GEW fordert Abschiebestopp für Familien
Geflüchtete Kinder und Jugendliche sollen in Berlin ohne Angst vor Ausweisung lernen können
Plötzlich tobt der Krieg im Klassenzimmer. »Es gibt Situationen, da fangen die Schüler mitten im Unterricht an, den syrischen Bürgerkrieg nachzuspielen«, sagt Gökhan Akgün. Der koordinierende Erzieher arbeitet mit jungen Flüchtlingen an der Lenau-Grundschule in Kreuzberg. Für die Pädagogen, Sozialarbeiter und Psychologen, die mit den teils traumatisierten geflüchteten Kindern und Jugendlichen in Berlin zu tun haben, stellen die Geschichten und Bilder der Zerstörung aus dem Krieg ebenfalls eine psychische Belastung dar. Eine Betreuung und Beratung gibt es für die Erzieher laut Akgün indes nicht. Überhaupt stellt die Arbeit in den derzeit rund 639 Willkommensklassen (siehe Kasten) mit ihren Tausenden Schülern die Pädagogen vor enorme Herausforderungen. Es würden darüber hinaus Bildungsmaterialien, Räumlichkeiten und gut ausgebildetes Personal fehlen, zählt Akgün die Sorgen seiner Kollegen auf. Häufig gibt es auch Schwierigkeiten bei der Kommunikation mit den Eltern der Jugendlichen und Kinder. Am extremsten stellt sich die Lage für die sogenannten unbegleiteten minderjährigen Flüchtlinge dar, die ohne ihre Eltern nach Berlin gekommen sind.

=====

▶ **ARBEITSANWEISUNG 1**
Schreiben Sie sämtliche Zeilen aller Datensätze unten unverändert ab und lassen Sie dabei die Bilder weg.

▶ **DATENSÄTZE ZUR ÜBUNG**
=====

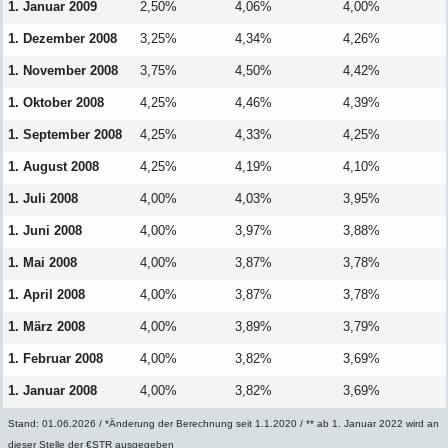
1. Januar 2009
2,50%
4,06%
4,00%
1. Dezember 2008
3,25%
4,34%
4,26%
1. November 2008
3,75%
4,50%
4,42%
1. Oktober 2008
4,25%
4,46%
4,39%
1. September 2008
4,25%
4,33%
4,25%
1. August 2008
4,25%
4,19%
4,10%
1. Juli 2008
4,00%
4,03%
3,95%
1. Juni 2008
4,00%
3,97%
3,88%
1. Mai 2008
4,00%
3,87%
3,78%
1. April 2008
4,00%
3,87%
3,78%
1. März 2008
4,00%
3,89%
3,79%
1. Februar 2008
4,00%
3,82%
3,69%
1. Januar 2008
4,00%
3,82%
3,69%
Stand: 01.06.2026 / *Änderung der Berechnung seit 1.1.2020 / ** ab 1. Januar 2022 wird an
dieser Stelle der €STR ausgegeben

=====

▶ **ARBEITSANWEISUNG 2**
An welcher Schule arbeitet Gökhan Akgün laut dem Textblock oben?

▶ **SCHRIFTLICHE ANTWORT 1**
1. Januar 2009
2,50%
4,06%
4,00%
1. Dezember 2008
3,25%
4,34%
4,26%
1. November 2008
3,75%
4,50%
4,42%
1. Oktober 2008
4,25%
4,46%
4,39%
1. September 2008
4,25%
4,33%
4,25%
1. August 2008
4,25%
4,19%
4,10%
1. Juli 2008
4,00%
4,03%
3,95%
1. Juni 2008
4,00%
3,97%
3,88%
1. Mai 2008
4,00%
3,87%
3,78%
1. April 2008
4,00%
3,87%
3,78%
1. März 2008
4,00%
3,89%
3,79%
1. Februar 2008
4,00%
3,82%
3,69%
1. Januar 2008
4,00%
3,82%
3,69%
Stand: 01.06.2026 / *Änderung der Berechnung seit 1.1.2020 / ** ab 1. Januar 2022 wird an
dieser Stelle der €STR ausgegeben

▶ **SCHRIFTLICHE ANTWORT 2**
An der Lenau-Grundschule in Kreuzberg.